En revanche, la loi du 7 juillet 2002 sur la protection des témoins menacés, qui prévoit différentes mesures de protection (7( * )) , ne s'applique pas aux repentis, car elle prévoit que « les mesures de protection octroyées à un témoin menacé sont retirées lorsqu'il est formellement inculpé ou poursuivi par le ministère public pour les faits sur lesquels il fait témoignage ». Les mesures de protection peuvent cependant bénéficier aux témoins auteurs d'infractions liées à celles qui font l'objet de leur témoignage.
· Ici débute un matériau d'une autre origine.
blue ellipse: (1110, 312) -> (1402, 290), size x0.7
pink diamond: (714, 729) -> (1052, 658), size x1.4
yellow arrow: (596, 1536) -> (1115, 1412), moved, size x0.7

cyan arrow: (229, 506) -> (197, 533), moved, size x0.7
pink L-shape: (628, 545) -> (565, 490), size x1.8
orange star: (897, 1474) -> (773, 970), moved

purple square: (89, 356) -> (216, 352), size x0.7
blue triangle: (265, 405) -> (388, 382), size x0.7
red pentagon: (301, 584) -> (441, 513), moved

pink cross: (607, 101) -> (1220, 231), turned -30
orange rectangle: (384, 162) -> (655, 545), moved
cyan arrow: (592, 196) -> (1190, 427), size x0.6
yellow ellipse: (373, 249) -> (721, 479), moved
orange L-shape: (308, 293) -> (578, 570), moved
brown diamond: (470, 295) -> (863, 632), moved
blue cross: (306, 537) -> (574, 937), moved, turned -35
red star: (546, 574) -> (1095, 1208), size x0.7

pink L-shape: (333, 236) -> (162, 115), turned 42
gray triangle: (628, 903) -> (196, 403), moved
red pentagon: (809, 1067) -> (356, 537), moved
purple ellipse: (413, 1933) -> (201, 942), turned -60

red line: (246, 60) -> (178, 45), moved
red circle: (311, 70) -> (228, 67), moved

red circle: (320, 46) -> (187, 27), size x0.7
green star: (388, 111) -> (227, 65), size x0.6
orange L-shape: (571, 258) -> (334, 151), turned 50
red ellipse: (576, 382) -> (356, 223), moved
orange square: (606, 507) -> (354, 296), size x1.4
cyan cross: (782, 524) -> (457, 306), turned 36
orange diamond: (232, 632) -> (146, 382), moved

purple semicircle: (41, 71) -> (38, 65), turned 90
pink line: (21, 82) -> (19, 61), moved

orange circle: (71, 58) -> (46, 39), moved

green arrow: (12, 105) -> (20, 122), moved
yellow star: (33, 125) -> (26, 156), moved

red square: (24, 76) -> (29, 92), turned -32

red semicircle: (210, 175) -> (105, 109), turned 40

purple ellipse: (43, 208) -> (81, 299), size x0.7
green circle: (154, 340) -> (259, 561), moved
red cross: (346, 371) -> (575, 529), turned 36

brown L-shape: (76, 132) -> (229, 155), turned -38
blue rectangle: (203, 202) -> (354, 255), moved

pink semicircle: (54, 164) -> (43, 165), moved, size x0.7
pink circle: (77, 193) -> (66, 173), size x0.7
De même, les repentis ne peuvent pas demander l'application de la loi du 2 août 2002 relative au recueil de déclarations au moyen de médias audiovisuels. En effet, celle-ci ne prévoit la possibilité de procéder à des auditions à distance par vidéoconférence, par télévision en circuit fermé ou par conférence téléphonique qu'en faveur des témoins menacés bénéficiaires d'une mesure de protection octroyée selon les termes de la loi du 7 juillet 2002 ainsi que, sur la base d'un principe de réciprocité, en faveur des témoins ou des personnes soupçonnées résidant à l'étranger.

3) La valeur probatoire des déclarations des repentis

En l'absence de dispositions spécifiques, la valeur probatoire des déclarations des repentis est laissée à la libre appréciation des juges .

La loi du 8 avril 2002 relative à l'anonymat des témoins exige que les témoignages anonymes soient « corroborés dans une mesure déterminante par des éléments recueillis par d'autres modes de preuve ».

* *

*

Deux propositions de loi sur les repentis ont été déposées au Parlement au cours des derniers mois.

La plus récente
, qui vise à instaurer un régime pour les collaborateurs de justice, a été déposée par deux députés de la majorité le 21 février 2002 . Elle reprend l'avant-projet de loi du ministre de la Justice. Faisant suite aux travaux de la commission d'enquête sur la criminalité organisée qui avait été instituée en 1996 et au rapport de recherche réalisé en 1997 par l'Université de Gand, cette proposition a un champ d'application limité aux infractions commises dans le cadre d'une organisation criminelle et aux violations les plus graves du droit international humanitaire . Le repenti (une personne inculpée, déclarée coupable ou purgeant une peine) pourrait passer un accord écrit avec le ministère public , cet accord pouvant contenir une promesse d'extinction de l'action publique, d'exemption ou de réduction de peine, ou un engagement relatif à l'exécution de la peine. La déposition ne pourrait être prise en compte à titre de preuve que si elle était corroborée par d'autres éléments et ne pourrait, en aucun cas, être anonyme.

La précédente, déposée par l'opposition en août 2001, reprend également l'essentiel des dispositions de l'avant-projet de loi, mais elle n'aborde pas la question du témoignage sous couvert d'anonymat.